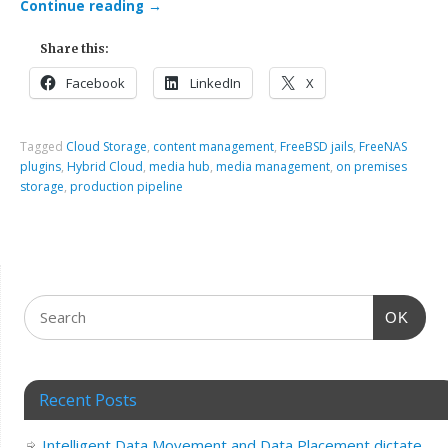
Continue reading
→
Share this:
Facebook
LinkedIn
X
Tagged
Cloud Storage
,
content management
,
FreeBSD jails
,
FreeNAS
plugins
,
Hybrid Cloud
,
media hub
,
media management
,
on premises
storage
,
production pipeline
OK
Recent Posts
Intelligent Data Movement and Data Placement dictate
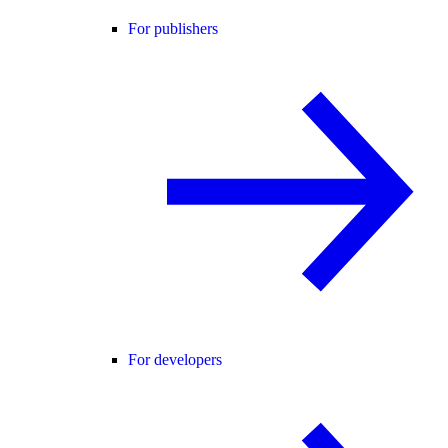
For publishers
For developers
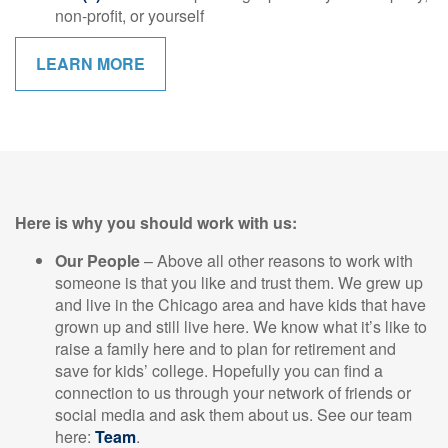
non-profit, or yourself
LEARN MORE
Here is why you should work with us:
Our People
– Above all other reasons to work with
someone is that you like and trust them. We grew up
and live in the Chicago area and have kids that have
grown up and still live here. We know what it’s like to
raise a family here and to plan for retirement and
save for kids’ college. Hopefully you can find a
connection to us through your network of friends or
social media and ask them about us. See our team
here:
Team
.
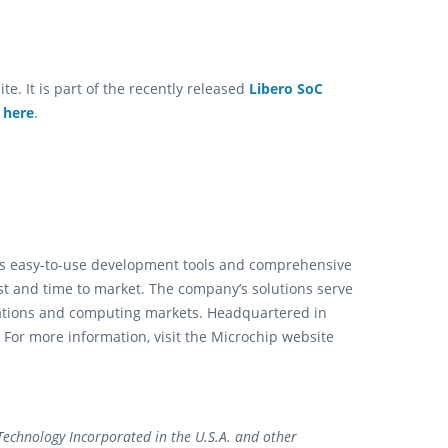
e. It is part of the recently released
Libero SoC
e
here
.
ts easy-to-use development tools and comprehensive
st and time to market. The company’s solutions serve
ations and computing markets. Headquartered in
 For more information, visit the Microchip website
echnology Incorporated in the U.S.A. and other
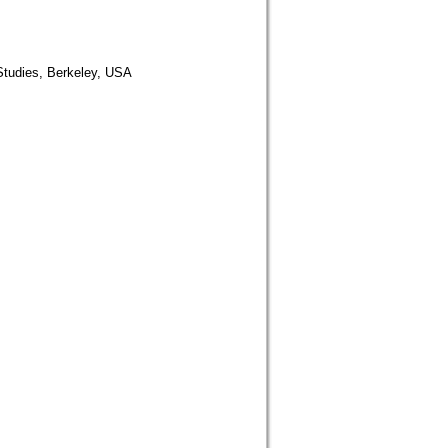
 Studies, Berkeley, USA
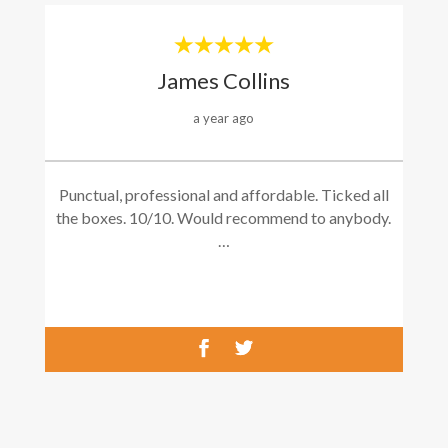
James Collins
a year ago
Punctual, professional and affordable. Ticked all
the boxes. 10/10. Would recommend to anybody.
…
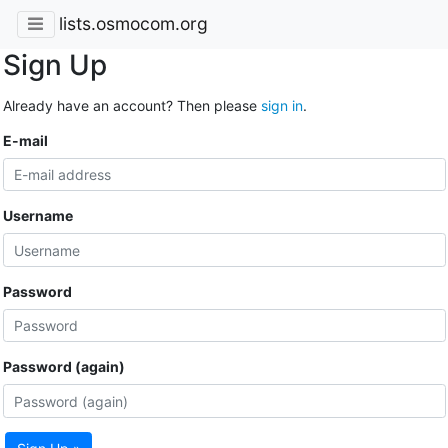
lists.osmocom.org
Sign Up
Already have an account? Then please
sign in
.
E-mail
Username
Password
Password (again)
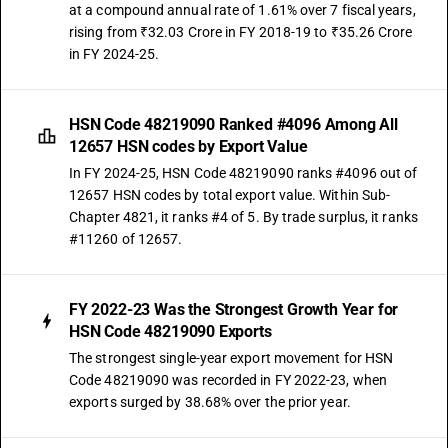
at a compound annual rate of 1.61% over 7 fiscal years,
rising from ₹32.03 Crore in FY 2018-19 to ₹35.26 Crore
in FY 2024-25.
HSN Code 48219090 Ranked #4096 Among All
12657 HSN codes by Export Value
In FY 2024-25, HSN Code 48219090 ranks #4096 out of
12657 HSN codes by total export value. Within Sub-
Chapter 4821, it ranks #4 of 5. By trade surplus, it ranks
#11260 of 12657.
FY 2022-23 Was the Strongest Growth Year for
HSN Code 48219090 Exports
The strongest single-year export movement for HSN
Code 48219090 was recorded in FY 2022-23, when
exports surged by 38.68% over the prior year.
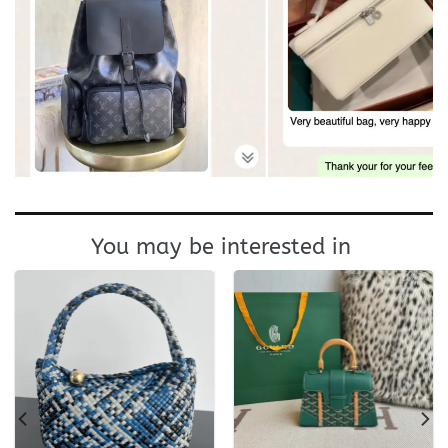
You may be interested in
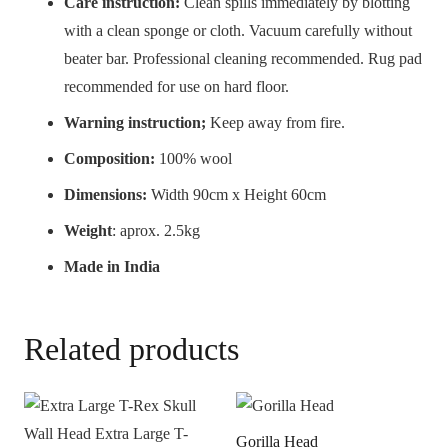
Care instruction:
Clean spills immediately by blotting
with a clean sponge or cloth. Vacuum carefully without
beater bar. Professional cleaning recommended. Rug pad
recommended for use on hard floor.
Warning instruction;
Keep away from fire.
Composition:
100% wool
Dimensions:
Width 90cm x Height 60cm
Weight
: aprox. 2.5kg
Made in India
Related products
Gorilla Head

* **Description of the task**:
The word is "them". Copy every line above where it appears.

* **Written reply**:
someone is that you like and trust them. We grew up
social media and ask them about us. See our team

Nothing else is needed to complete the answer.